The Turn to Gender: Transcending the Limitations of Women's History
By the mid-1980s, historians of women confronted significant theoretical limitations within their field. They lacked robust explanatory models and struggled to make women’s history relevant to scholars in other disciplines. As one historian noted in History Workshop in 1985, while rediscovering women’s worlds was vital, it risked ghettoisation, rendering the subject easy for others to ignore. This sense of being hamstrung propelled a pivotal transformation in feminist historiography, moving from a focus on women to an analysis of gender.
Historian Kathleen Canning identified this crossroads, noting the gradual breakdown of ‘woman’ as a monolithic category. The intellectual forces driving this shift were multiple. Nearly two decades of scholarship had achieved significant recovery but left core historical chronologies and conceptual frameworks unshaken. Feminist historians had critiqued the public-private dualism and the sex/gender distinction, yet binaries like home/factory and production/reproduction remained entrenched. Seeking to overcome these, they began challenging established chronologies and theories of historical transformation more fundamentally.

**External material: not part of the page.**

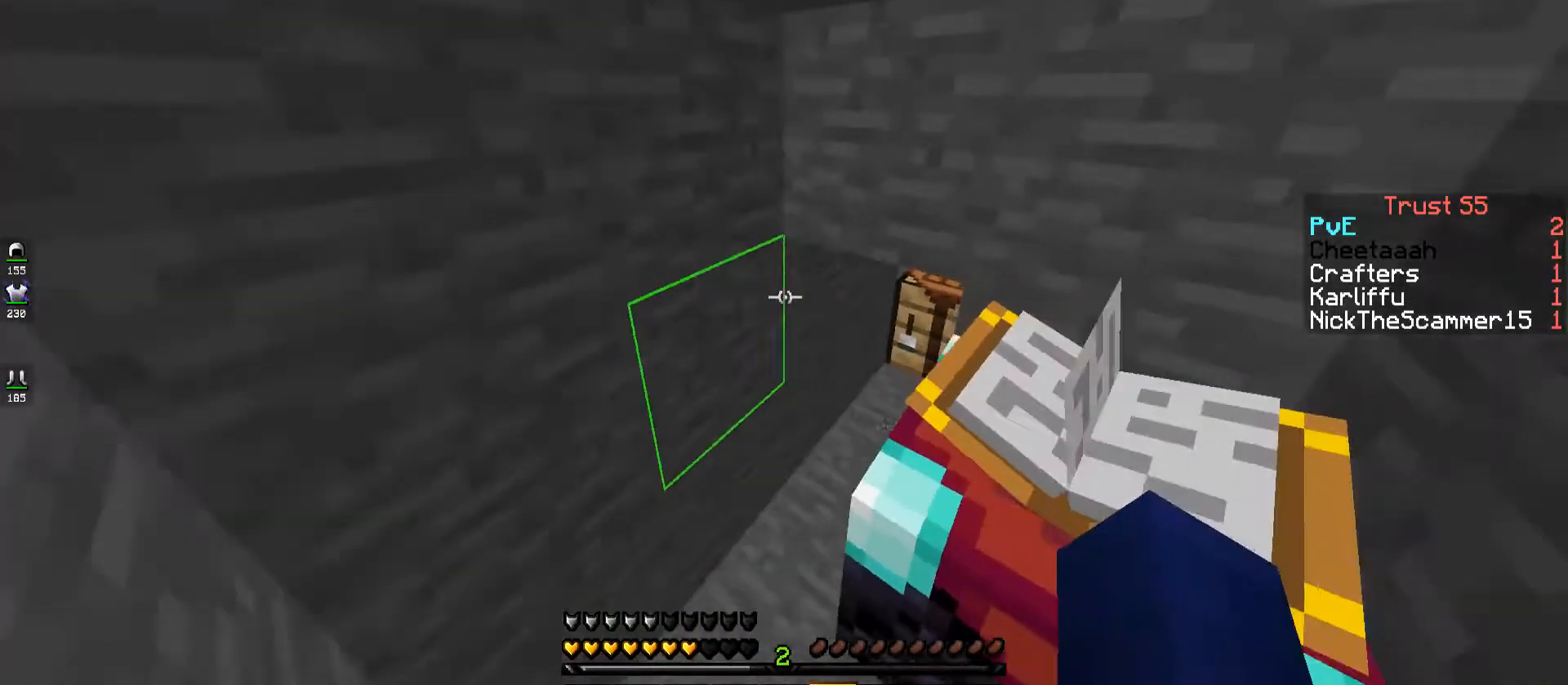
{"keys": ["w"], "events": [[267, "a", "up"]]}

Concurrently, feminists in the sciences critiqued biological essentialism, emphasizing instead the power of languages and discourses to define and anchor hierarchies of sex and gender within social practices and institutions. There was no single moment declaring the replacement of ‘women’s history’ with ‘gender history’—both continue coexisting—but an urgent need emerged to theorize rather than merely describe experience. Analysis now required seeing women in relation to men and other women, and decoding symbolic representations.
The seminal essay ushering in this ‘age of gender’ for English-speaking historians was Joan Wallach Scott’s “Gender: A Useful Category of Historical Analysis” (1986). Scott grappled with gender’s theoretical applications and the breadth of historical questions it could address. Her goal was dual: to equip feminist historians with new tools and to urge all historians to contend with gender’s analytic power. What distinguished gender from woman was its capacity for relational analysis and its applicability to discourses, institutions, and abstractions, independent of biological sex.
Joan Kelly had foreseen these ramifications, understanding that a relational history would redefine accepted chronologies and master narratives. Scott similarly called on scholars in all fields to use gender to challenge entrenched paradigms and epistemologies. While initially denoting social relations between the sexes, interdisciplinary perspectives expanded its meaning to include the entire symbolic system governing men and women. This scholarly dedication culminated in the founding of the journal Gender and History in 1989.
Scott’s framework involved assessing existing feminist approaches. The concept of patriarchy was too universalizing to explain change across time and context. Marxist theory, while useful, was circumscribed; it could not explain women’s subordination prior to capitalism or within socialist regimes, often subsuming gender oppression under class. Psychoanalytic theory delved into the representational and subconscious, exploring gender identity through language—a promising avenue—but often relied on essentialist concepts like inherent sexual antagonism.
Scott found the postmodernist focus on deconstructing meaning through language most compelling. It allowed historians to conceive gender as fluid and to contest universal categories. Thinkers like Michel Foucault, Roland Barthes, and Jacques Derrida had exploded notions of the transparent text, enabling analysis of gender’s variability, volatility, and politically constructed nature. This cultural turn facilitated seeing the ‘human-madeness’ and thus mutability of gender norms.
Many historians, trained in positivist traditions, were reluctant converts. Treating historical sources as literary texts full of ambiguous signification seemed sacrilegious. Scott challenged this, arguing that neither ‘man’ nor ‘woman’ were fixed historical facts. Institutions, conventions, and knowledge production itself were gendered. Historians, she contended, must contemplate how their own genderedness shapes their work. History is not merely a record of change but a participant in producing knowledge about sexual difference.
This struck a nerve, especially among scholars clinging to ideals of omniscience and objectivity. Over time, however, more historians have become reflective of their cultural biases. For gender historians, cultural theory expanded their analytic arsenal, enabling them to trace the gendering of meaning in history itself. Scholars like Nina Baym and Bonnie Smith revealed how historical practice became masculinized, associating professionalism with traits discursively coded as masculine—scienticity, disinterestedness, and empiricism—while devaluing the anecdotal and subjective.
By uncovering the gender of history, the field moved beyond compensatory herstory. It began offering alternatives to the masculinist content and procedures of historical practice, finally seeing women collectively as both historians and historical actors who had always been present, though often operating under another name. This theoretical evolution secured gender’s enduring role as a fundamental category of historical analysis.